> REQUIREMENT 1: Copy the listing word for word, beginning at the line that has "Which series contains the highest Y value?" and continuing through the end of the listing. Leave the pictures out of your copy.

> TEXT PASSAGE:
■ ■ ■

Monthly Archives: April 2024

How many roses has God given you?

His love gifts are everywhere. Predawn coolness filled the room. I closed my eyes, relishing the feel of it on the bare skin of my arms. I pressed my palms around the mug of tea just the right temperature for sipping. Inhaling the cool air deep into my lungs, I put the tea on the window ledge and picked up the pencil, ready to continue my journaling with the Lord. My eyes paused, finally, on the profusion of pink roses swaying just outside my window. That’s when conviction came, that piercing within as you realize you have hurt someone you love most dearly,

“Oh, Father! I am so, so sorry! Forgive me! I remember the thrill of first seeing that this wild rose bush had climbed all the way to my second-floor window, letting me see two roses while sitting in this very chair. That delight lasted for days. Looking at them with gratitude was a thing between us, just You and me, throughout the day. And look at how many more roses You have caused to grow and blossom! Just look at them! Oh, when was the last time I thanked You for these beautiful flowers!”

How often do I take His specially chosen love gifts for granted?  That morning, I counted 22 roses in bloom or in bud. When had I begun taking this precious gift from God for granted? How would a human husband feel if his wife plunked the carefully chosen bouquet of her favorite flowers in a corner and never looked at them again? How many times the past few weeks since the roses began blooming had God nudged me to stop and sit down with Him and just thank Him, to just spend a few minutes specifically thanking Him for those roses?

It is fitting and appropriate to give thanks, to praise and to worship the Lord. The Bible is filled with verses telling us to give our thanks and our praise and our worship to God.  I Thessalonians 5:18 says: “give thanks in all circumstances; for this is God’s will for you in Christ Jesus. (I Thessalonians 5:18, NIV)

Why? It is appropriate.

 Rejoice in the Lord, O you [uncompromisingly] righteous [you upright in right standing with God]; for praise is becoming and appropriate for those who are upright [in heart]. (Psalm 33:1, AMPC, emphasis added)

Why is it appropriate? One of many reasons is because “God is good and His love endures forever”!   This fact is so vital for us to keep in mind that God repeats it multiple times in the Word, especially in Psalms. He even included an entire psalm that repeats this teaching. The phrase “Give thanks to the Lord, for He is good. His love endures forever” appears in each of the 26 verses of Psalm 136. Selah!

God delights in our praise and thanksgiving and worship. It pleases me greatly that praising God, thanking Him, and obeying Him whole-heartedly are gifts I can give to Him, little of course and by no means anywhere near what He deserves. However, when I keep Him first in my heart and love Him with all my heart, I know that gives Him delight

The Lord takes pleasure in those who reverently and worshipfully fear Him, in those who hope in His mercy and loving-kindness.  (Psalm 147:11, AMPC)

Being ungrateful is spiritually dangerous. When I complain—about anything—I open a door to the enemy. I am making a way for him to steal, kill and destroy the good things God has prepared for me, including an intimate relationship with Him.

God hates complaining. Read Psalm 78 slowly and prayerfully. Do you see how many times God was merciful and forgave Israel and did not destroy them? But do you see that eventually they got what their actions deserved?

Why do we become ungrateful? We get distracted by many things, our own desires, someone else’s agenda, and the ways of this dark world. This world is filled with “troubles, trials, distress and frustrations.” Just before Calvary, Jesus lovingly told His disciples that they would have “troubles, trials, distress and frustration” in this world. But He also told them “but be of good cheer [take courage; be confident, certain, undaunted]! For I have overcome the world. [I have deprived it of power to harm you and have conquered it for you.] (John 16:33b, AMPC, emphasis added)

■ ■ ■

> REQUIREMENT 2: In the piece about roses and thankfulness, how many roses did the writer count in bloom or in bud that morning?

■ ■ ■

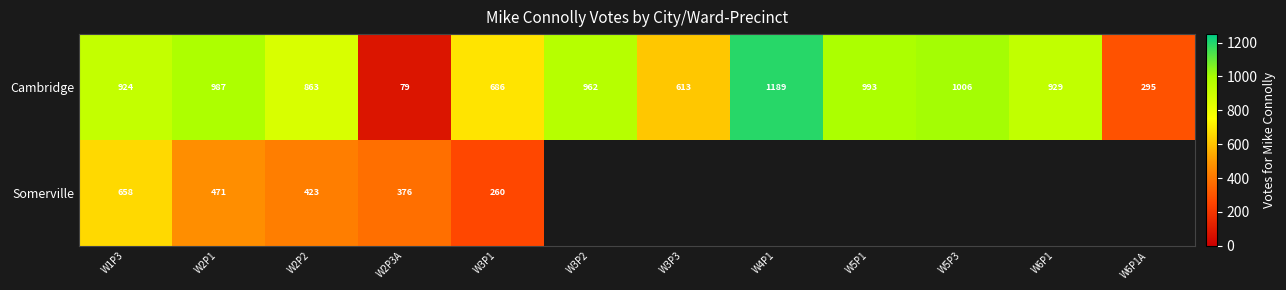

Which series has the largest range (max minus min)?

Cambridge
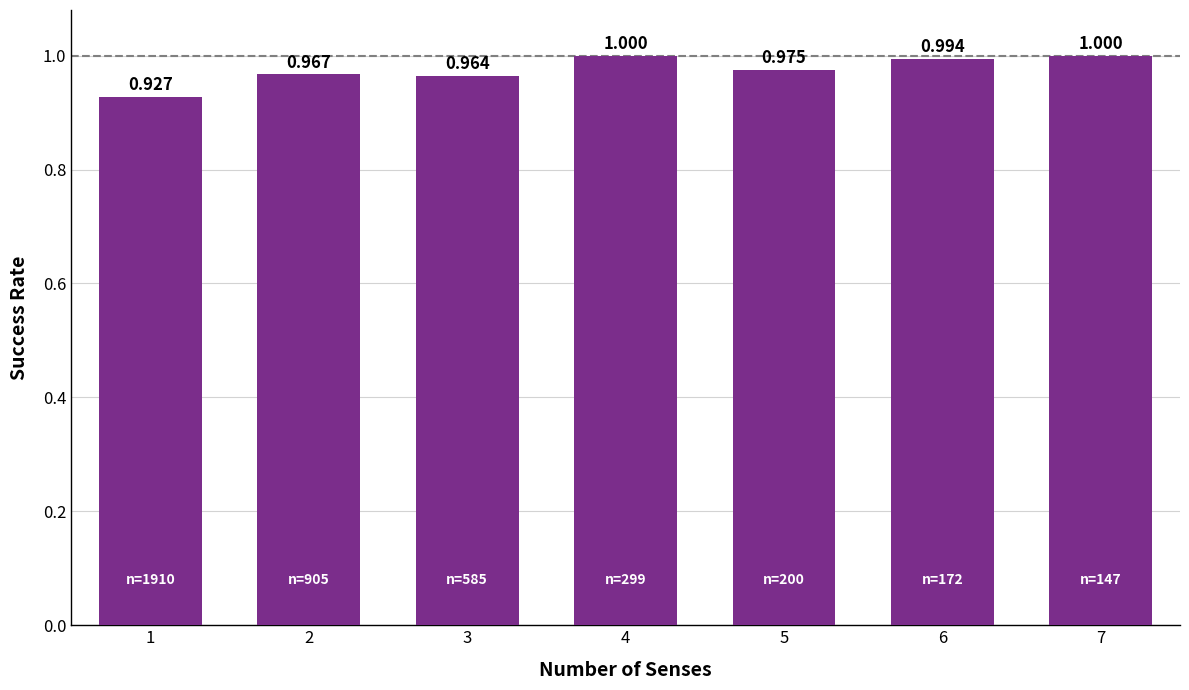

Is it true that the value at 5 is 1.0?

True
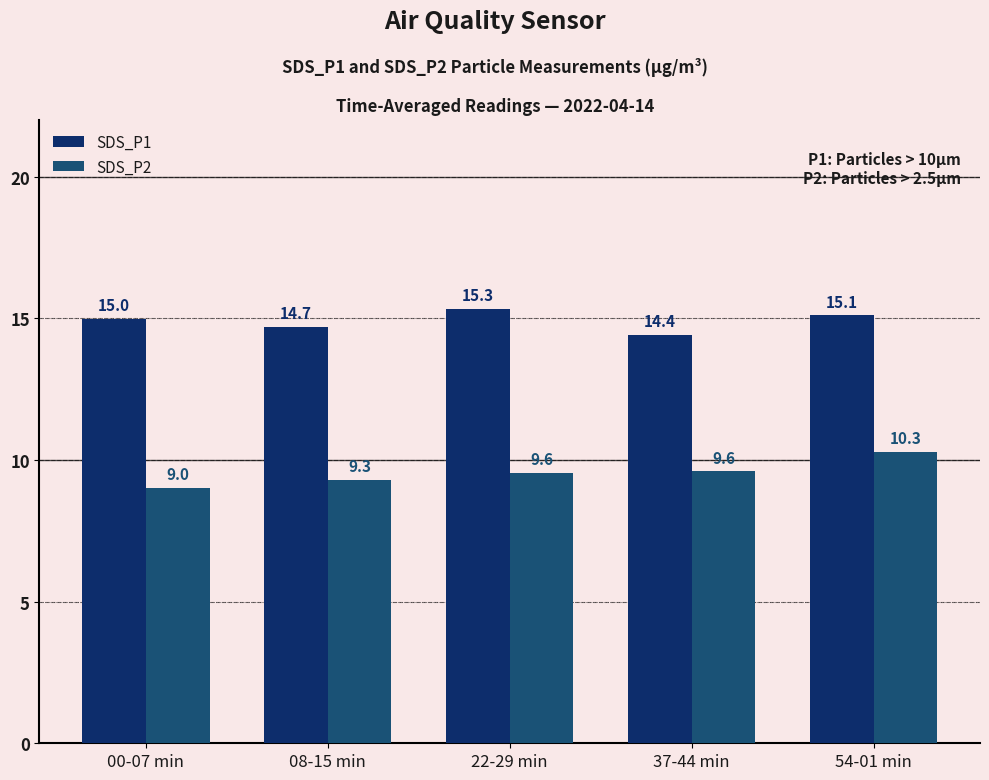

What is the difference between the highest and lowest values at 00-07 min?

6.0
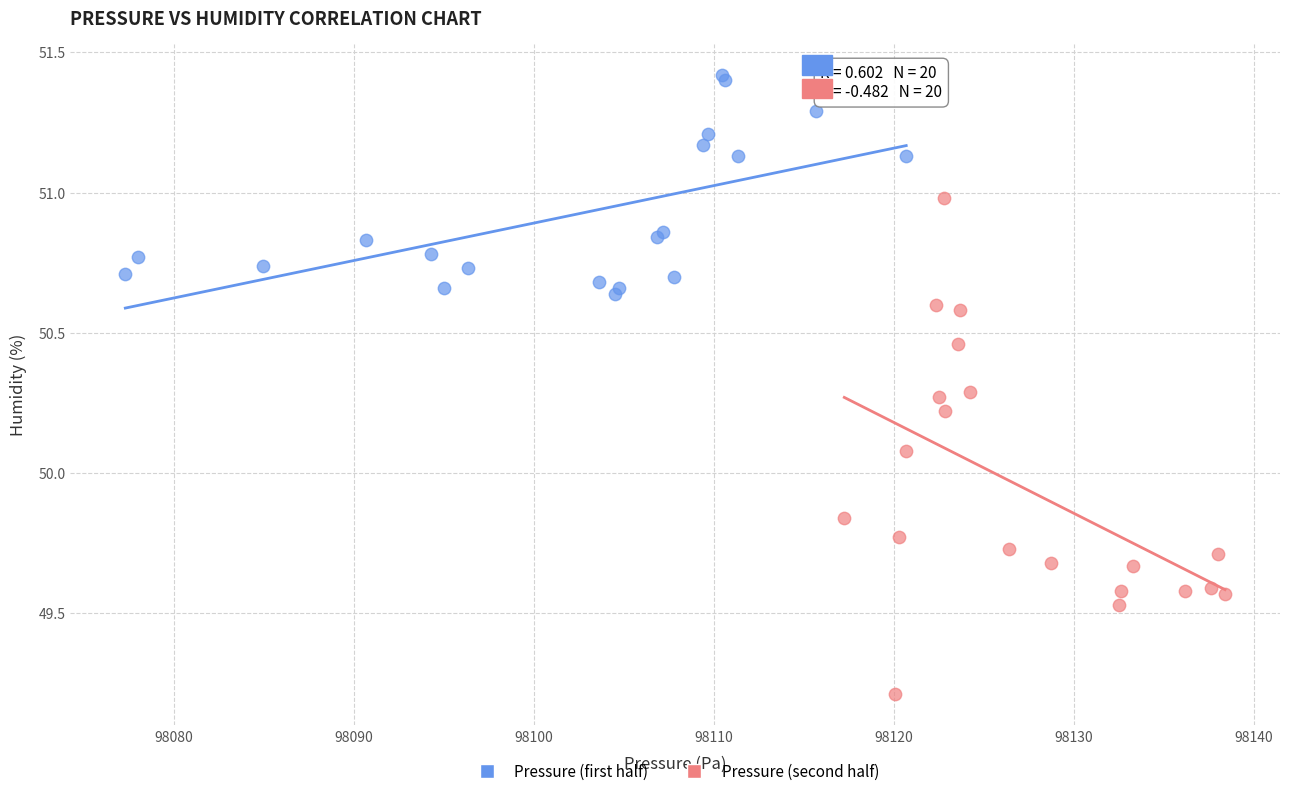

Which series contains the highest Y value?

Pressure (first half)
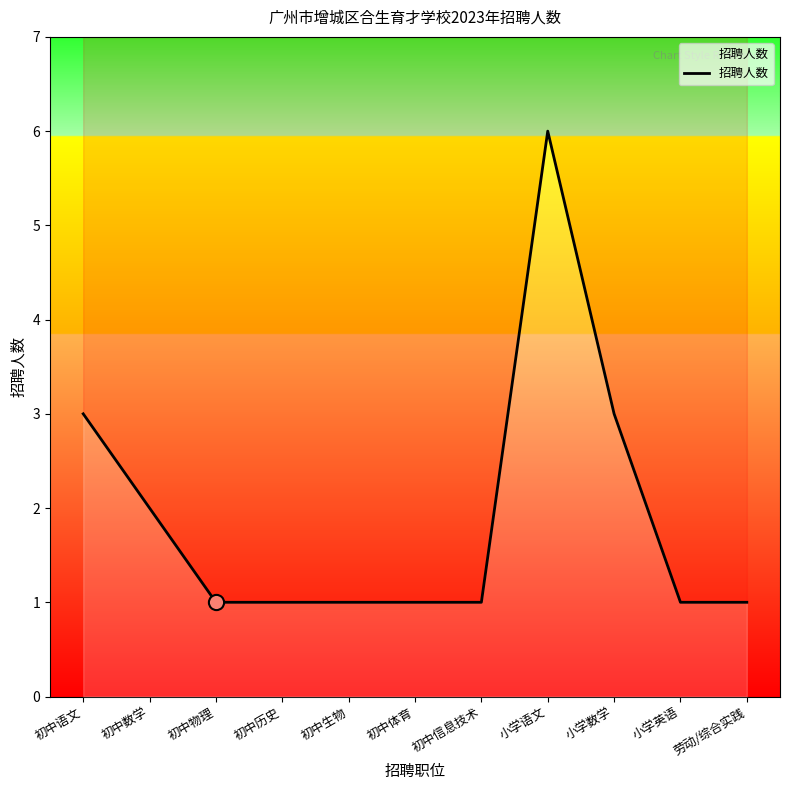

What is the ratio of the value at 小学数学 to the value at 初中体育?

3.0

■ ■ ■

> ANSWER BOX 1:
Which series contains the highest Y value?

Pressure (first half)

What is the ratio of the value at 小学数学 to the value at 初中体育?

3.0

> ANSWER BOX 2: 22